В «Очерке психоанализа» Фрейд делает следующий шаг. Он пишет: «В этих двух отношениях [вскармливание и телесный уход за ребенком] надо искать корни важности матери.
Почти небрежная манера, в какой Фрейд сделал это добавление, может быть объяснена только путем литературного психоанализа. Я допускаю, что Фрейд в течение многих лет был занят возможностью того, что некоторые старые допущения оказались некорректными – например, допущение об исключительно сексуальном смысле эдипова комплекса или об отрицании глубинной пожизненной привязанности к матери со стороны мальчиков и девочек. Фрейд тем не менее не смог открыто признать эти изменения и прояснить, какие старые элементы следовало опустить, а какие новые концепции взять на вооружение вместо прежних. Дело выглядит так, словно определенные новые идеи, например та, которую мы сейчас обсуждаем, были неосознанными и были высказаны в духе «оговорки по Фрейду», когда он это писал. Вероятно, он и сам не сознавал той меры, в какой это утверждение противоречит его предыдущим допущениям.

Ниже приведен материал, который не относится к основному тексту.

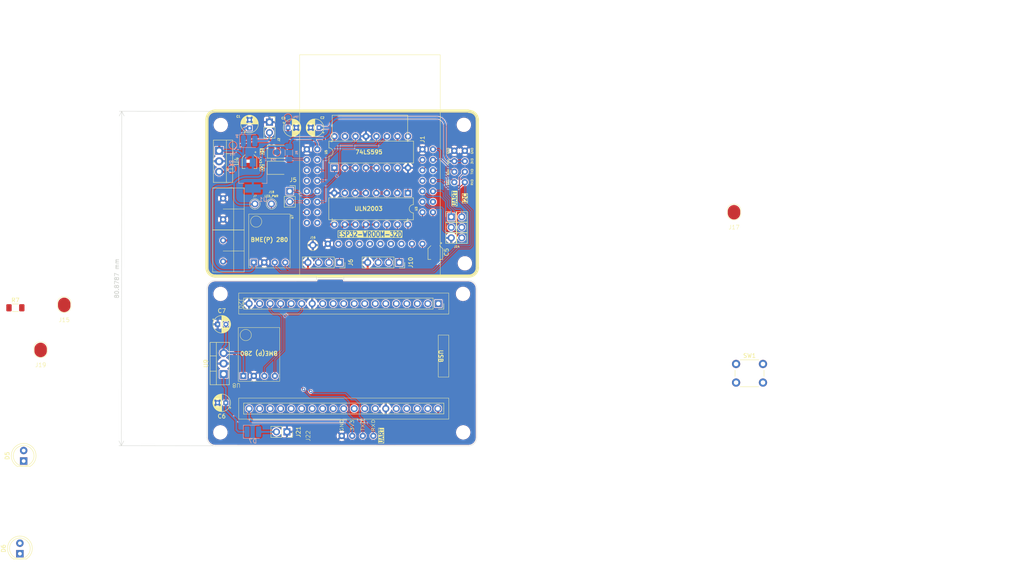
<source format=kicad_pcb>
(kicad_pcb
	(version 20240108)
	(generator "pcbnew")
	(generator_version "8.0")
	(general
		(thickness 1.6)
		(legacy_teardrops no)
	)
	(paper "A4")
	(layers
		(0 "F.Cu" signal)
		(31 "B.Cu" signal)
		(32 "B.Adhes" user "B.Adhesive")
		(33 "F.Adhes" user "F.Adhesive")
		(34 "B.Paste" user)
		(35 "F.Paste" user)
		(36 "B.SilkS" user "B.Silkscreen")
		(37 "F.SilkS" user "F.Silkscreen")
		(38 "B.Mask" user)
		(39 "F.Mask" user)
		(40 "Dwgs.User" user "User.Drawings")
		(41 "Cmts.User" user "User.Comments")
		(42 "Eco1.User" user "User.Eco1")
		(43 "Eco2.User" user "User.Eco2")
		(44 "Edge.Cuts" user)
		(45 "Margin" user)
		(46 "B.CrtYd" user "B.Courtyard")
		(47 "F.CrtYd" user "F.Courtyard")
		(48 "B.Fab" user)
		(49 "F.Fab" user)
		(50 "User.1" user)
		(51 "User.2" user)
		(52 "User.3" user)
		(53 "User.4" user)
		(54 "User.5" user)
		(55 "User.6" user)
		(56 "User.7" user)
		(57 "User.8" user)
		(58 "User.9" user)
	)
	(setup
		(pad_to_mask_clearance 0)
		(allow_soldermask_bridges_in_footprints no)
		(aux_axis_origin 80 80)
		(grid_origin 109 59.25)
		(pcbplotparams
			(layerselection 0x00010fc_ffffffff)
			(plot_on_all_layers_selection 0x0000000_00000000)
			(disableapertmacros no)
			(usegerberextensions no)
			(usegerberattributes yes)
			(usegerberadvancedattributes yes)
			(creategerberjobfile yes)
			(dashed_line_dash_ratio 12.000000)
			(dashed_line_gap_ratio 3.000000)
			(svgprecision 4)
			(plotframeref no)
			(viasonmask no)
			(mode 1)
			(useauxorigin no)
			(hpglpennumber 1)
			(hpglpenspeed 20)
			(hpglpendiameter 15.000000)
			(pdf_front_fp_property_popups yes)
			(pdf_back_fp_property_popups yes)
			(dxfpolygonmode yes)
			(dxfimperialunits yes)
			(dxfusepcbnewfont yes)
			(psnegative no)
			(psa4output no)
			(plotreference yes)
			(plotvalue yes)
			(plotfptext yes)
			(plotinvisibletext no)
			(sketchpadsonfab no)
			(subtractmaskfromsilk no)
			(outputformat 1)
			(mirror no)
			(drillshape 0)
			(scaleselection 1)
			(outputdirectory "production/")
		)
	)
	(net 0 "")
	(net 1 "GND")
	(net 2 "+3V3")
	(net 3 "+5V")
	(net 4 "/RXD")
	(net 5 "/TXD")
	(net 6 "/SDA")
	(net 7 "/OUT2")
	(net 8 "/SCL")
	(net 9 "/OUT1")
	(net 10 "/EN")
	(net 11 "/SOURCE2")
	(net 12 "/SOURCE1")
	(net 13 "/SOURCE3")
	(net 14 "/VDC")
	(net 15 "/DAC1")
	(net 16 "/DAC2")
	(net 17 "/GPIO13")
	(net 18 "/GPIO19")
	(net 19 "/GPIO17")
	(net 20 "/GPIO5")
	(net 21 "/GPIO18")
	(net 22 "/GPIO36")
	(net 23 "/ADC2_CH3")
	(net 24 "/SD_DATA1")
	(net 25 "/SD_DATA2")
	(net 26 "/SD_CLK")
	(net 27 "/SD_CMD")
	(net 28 "/SD_DATA3")
	(net 29 "/ADC2_CH0")
	(net 30 "/GPIO23")
	(net 31 "/SD_DATA0")
	(net 32 "/ADC2_CH2")
	(net 33 "/BOOT")
	(net 34 "/GPIO39")
	(net 35 "/SOURCE4")
	(net 36 "/SOURCE5")
	(net 37 "/SIPO_DATA")
	(net 38 "/SIPO_CLK")
	(net 39 "unconnected-(U5-QH'-Pad9)")
	(net 40 "/SIPO_LATCH")
	(net 41 "/GPIO14")
	(net 42 "unconnected-(U5-QA-Pad15)")
	(net 43 "/I3")
	(net 44 "/I6")
	(net 45 "/I7")
	(net 46 "/I5")
	(net 47 "/OUT3")
	(net 48 "/VIN")
	(net 49 "/I1")
	(net 50 "unconnected-(SW1-Pad2)")
	(net 51 "unconnected-(SW1-Pad1)")
	(net 52 "Net-(D5-Pad1)")
	(net 53 "Net-(J15-Pin_1)")
	(net 54 "Net-(J19-Pin_1)")
	(net 55 "/GPIO_33")
	(net 56 "unconnected-(J20-2-Pad5)")
	(net 57 "unconnected-(J20-VP-Pad23)")
	(net 58 "unconnected-(J20-D1-Pad3)")
	(net 59 "unconnected-(J20-14-Pad31)")
	(net 60 "unconnected-(J20-25-Pad28)")
	(net 61 "unconnected-(J20-27-Pad30)")
	(net 62 "unconnected-(J20-4-Pad7)")
	(net 63 "unconnected-(J20-16-Pad8)")
	(net 64 "unconnected-(J20-VN-Pad22)")
	(net 65 "unconnected-(J20-32-Pad26)")
	(net 66 "unconnected-(J20-D0-Pad2)")
	(net 67 "/RX")
	(net 68 "unconnected-(J20-EN-Pad21)")
	(net 69 "unconnected-(J20-15-Pad4)")
	(net 70 "unconnected-(J20-CLK-Pad1)")
	(net 71 "unconnected-(J20-CMD-Pad37)")
	(net 72 "/TX")
	(net 73 "unconnected-(J20-23-Pad18)")
	(net 74 "unconnected-(J20-5-Pad10)")
	(net 75 "unconnected-(J20-12-Pad32)")
	(net 76 "unconnected-(J20-19-Pad12)")
	(net 77 "unconnected-(J20-18-Pad11)")
	(net 78 "unconnected-(J20-35-Pad25)")
	(net 79 "unconnected-(J20-26-Pad29)")
	(net 80 "unconnected-(J20-0-Pad6)")
	(net 81 "unconnected-(J20-33-Pad27)")
	(net 82 "unconnected-(J20-D3-Pad36)")
	(net 83 "unconnected-(J20-17-Pad9)")
	(net 84 "unconnected-(J20-D2-Pad35)")
	(net 85 "unconnected-(J20-13-Pad34)")
	(net 86 "unconnected-(J20-34-Pad24)")
	(net 87 "/SCL-2")
	(net 88 "/SDA-2")
	(footprint "Capacitor_THT:CP_Radial_D4.0mm_P2.00mm" (layer "F.Cu") (at 107 44.2 180))
	(footprint "LED_SMD:LED_1210_3225Metric_Pad1.42x2.65mm_HandSolder" (layer "F.Cu") (at 96.9525 53.9))
	(footprint "Capacitor_SMD:CP_Elec_3x5.3" (layer "F.Cu") (at 90.2 52.3 -90))
	(footprint "Resistor_SMD:R_1206_3216Metric_Pad1.30x1.75mm_HandSolder" (layer "F.Cu") (at 33.612 87.7585))
	(footprint "LED_THT:LED_D5.0mm" (layer "F.Cu") (at 34.7 147.25 90))
	(footprint "Button_Switch_THT:SW_PUSH_6mm" (layer "F.Cu") (at 207.8 101.35))
	(footprint "Alexander Footprint Library:Pad_1x01_P2.54_SMD" (layer "F.Cu") (at 39.712 102.098))
	(footprint "Alexander Footprints Library:ESP32-WROOM-Adapter-Socket-2" (layer "F.Cu") (at 119.3 57.04))
	(footprint "Alexander Footprint Library:Pad_1x01_P2.54_SMD" (layer "F.Cu") (at 45.412 91.198))
	(footprint "MountingHole:MountingHole_3mm" (layer "F.Cu") (at 142 43.5))
	(footprint "Connector_PinSocket_2.54mm:PinSocket_1x02_P2.54mm_Vertical" (layer "F.Cu") (at 99.25 117.775 -90))
	(footprint "MountingHole:MountingHole_3mm" (layer "F.Cu") (at 83.25 43.53))
	(footprint "Package_DIP:DIP-16_W7.62mm" (layer "F.Cu") (at 128.475 60 -90))
	(footprint "Alexander Footprints Library:Conn_Terminal_5mm" (layer "F.Cu") (at 83.82 53.69))
	(footprint "Alexander Footprint Library:Pad_1x01_P2.54_SMD" (layer "F.Cu") (at 207.3 68.7895))
	(footprint "MountingHole:MountingHole_3mm" (layer "F.Cu") (at 141.85 117.9))
	(footprint "Capacitor_THT:CP_Radial_D4.0mm_P2.00mm" (layer "F.Cu") (at 82.5 91.75))
	(footprint "Package_DIP:DIP-16_W7.62mm" (layer "F.Cu") (at 110.725 53.9 90))
	(footprint "Alexander Footprint Library:PinSocket_1x01_P2.54" (layer "F.Cu") (at 91.5 65.19))
	(footprint "Connector_PinSocket_2.54mm:PinSocket_1x02_P2.54mm_Vertical" (layer "F.Cu") (at 95.025 42.85))
	(footprint "Connector_PinSocket_2.54mm:PinSocket_1x04_P2.54mm_Vertical" (layer "F.Cu") (at 111.94 76.8 -90))
	(footprint "MountingHole:MountingHole_3mm" (layer "F.Cu") (at 83.15 117.9))
	(footprint "Connector_PinSocket_2.54mm:PinSocket_1x04_P2.54mm_Vertical" (layer "F.Cu") (at 126.38 76.8 -90))
	(footprint "Capacitor_SMD:CP_Elec_3x5.3" (layer "F.Cu") (at 135.1 74.3 -90))
	(footprint "MountingHole:MountingHole_3mm" (layer "F.Cu") (at 141.8 84.4))
	(footprint "Capacitor_THT:CP_Radial_D4.0mm_P2.00mm" (layer "F.Cu") (at 99.5 44.2))
	(footprint "Alexander Footprint Library:LD1117" (layer "F.Cu") (at 83.945 103.79 90))
	(footprint "Alexander Footprint Library:PinSocket_1x01_P2.54"
		(layer "F.Cu")
		(uuid "adfbd74e-deb2-49f8-9493-03a0e9e30d99")
		(at 95.5 65.19)
		(property "Referen
... [901027 chars truncated]
</source>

Большинство психоаналитиков, даже после 1931 года, не восприняли всерьез этот намек Фрейда, не восприняли в той мере, которая потребовала бы пересмотра их теоретического мышления. В исследовании Джона Баулби «Природа детской привязанности к матери» (Bowlby, 1958), можно найти подробную историю развития психоаналитического мышления в отношении проблемы детской привязанности к матери. Его интерпретация утверждения Фрейда похожа на его собственную, но с той качественной разницей, что это лишь одна из возможных интерпретаций {040}, которая самому Баулби «представляется верной».

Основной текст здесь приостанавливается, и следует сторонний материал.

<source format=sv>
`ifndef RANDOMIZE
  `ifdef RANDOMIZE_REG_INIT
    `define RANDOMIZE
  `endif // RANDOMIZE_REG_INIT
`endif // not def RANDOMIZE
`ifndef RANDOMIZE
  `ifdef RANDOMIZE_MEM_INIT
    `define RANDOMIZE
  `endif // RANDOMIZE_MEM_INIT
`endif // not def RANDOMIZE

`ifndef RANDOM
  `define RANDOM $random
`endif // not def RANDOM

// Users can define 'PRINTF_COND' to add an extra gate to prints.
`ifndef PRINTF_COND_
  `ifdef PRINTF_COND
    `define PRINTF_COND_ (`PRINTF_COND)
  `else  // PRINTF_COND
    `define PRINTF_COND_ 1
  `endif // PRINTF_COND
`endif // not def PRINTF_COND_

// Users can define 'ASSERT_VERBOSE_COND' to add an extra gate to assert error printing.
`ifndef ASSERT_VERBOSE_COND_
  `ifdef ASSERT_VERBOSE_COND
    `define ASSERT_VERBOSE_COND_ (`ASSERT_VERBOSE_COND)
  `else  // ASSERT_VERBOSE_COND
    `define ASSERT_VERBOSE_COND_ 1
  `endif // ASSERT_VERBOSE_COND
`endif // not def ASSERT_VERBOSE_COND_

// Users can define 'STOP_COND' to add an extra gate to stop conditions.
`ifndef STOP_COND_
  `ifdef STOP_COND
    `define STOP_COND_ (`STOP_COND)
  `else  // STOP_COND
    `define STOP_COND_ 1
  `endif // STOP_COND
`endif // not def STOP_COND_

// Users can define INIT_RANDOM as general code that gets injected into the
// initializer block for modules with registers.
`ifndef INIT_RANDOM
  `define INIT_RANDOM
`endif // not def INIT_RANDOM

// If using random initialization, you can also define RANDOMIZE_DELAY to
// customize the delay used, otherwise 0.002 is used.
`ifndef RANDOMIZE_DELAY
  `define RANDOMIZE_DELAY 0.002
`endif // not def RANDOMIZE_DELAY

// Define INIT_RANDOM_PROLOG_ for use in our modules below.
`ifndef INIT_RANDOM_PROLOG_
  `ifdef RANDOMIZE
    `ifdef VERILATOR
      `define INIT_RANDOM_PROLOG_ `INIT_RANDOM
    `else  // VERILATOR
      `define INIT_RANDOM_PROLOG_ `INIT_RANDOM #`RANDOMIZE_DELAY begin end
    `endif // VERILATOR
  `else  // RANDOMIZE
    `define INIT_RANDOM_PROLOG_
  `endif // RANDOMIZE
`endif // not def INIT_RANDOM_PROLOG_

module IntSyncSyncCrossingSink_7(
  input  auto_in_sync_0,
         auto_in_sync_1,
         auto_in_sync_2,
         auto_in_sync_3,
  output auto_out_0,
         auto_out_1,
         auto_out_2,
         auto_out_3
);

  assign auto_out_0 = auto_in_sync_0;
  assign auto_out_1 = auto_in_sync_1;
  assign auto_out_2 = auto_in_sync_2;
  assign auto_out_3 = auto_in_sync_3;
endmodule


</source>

К. Г. Юнг тоже внес большой вклад в разработку этой проблемы, указав на универсальную природу «матери» и постулировав, что индивидуальная эмпирическая мать приобретает свое реальное значение только если ее рассматривают как «архетип». Юнг постулирует «коллективное бессознательное» на основе мифов, ритуалов, символов и тому подобного и вынужден в связи с этим допустить врожденные механизмы работы психики, пренебрегая трудностями, связанными с допущением, что приобретенные признаки могут наследоваться. Эту трудность можно обойти, если принять мою концепцию экзистенциальной дихотомии, которая присуща человеку изначально как биологическому существу, что является условием развития и становления разнообразных «первичных» решений, каковые человек принимает на протяжении всей своей жизни.
Классический психоанализ не сумел разглядеть глубину и иррациональность устремления к матери, как не смог разглядеть и того факта, что это устремление не является чисто «инфантильным». Это верно, говоря с точки зрения генетики, что ребенок, по чисто биологическим причинам, проходит фазу интенсивной фиксации на матери, но не это является причиной его последующей зависимости от матери. Эта привязанность к матери может сохранить свою силу – или индивид может сам регрессировать к этому решению – именно потому, что это один из «духовных» ответов на условия бытия человека. Достаточно верно, что это решение может привести к абсолютной зависимости, душевному заболеванию или самоубийству, но тем не менее это одна из возможностей, открытых человеку в его попытке найти разрешение экзистенциальной дихотомии. Пытаться объяснить фиксацию на матери сексуальными причинами или повторной навязчивостью – значит пропустить истинный характер экзистенциального ответа.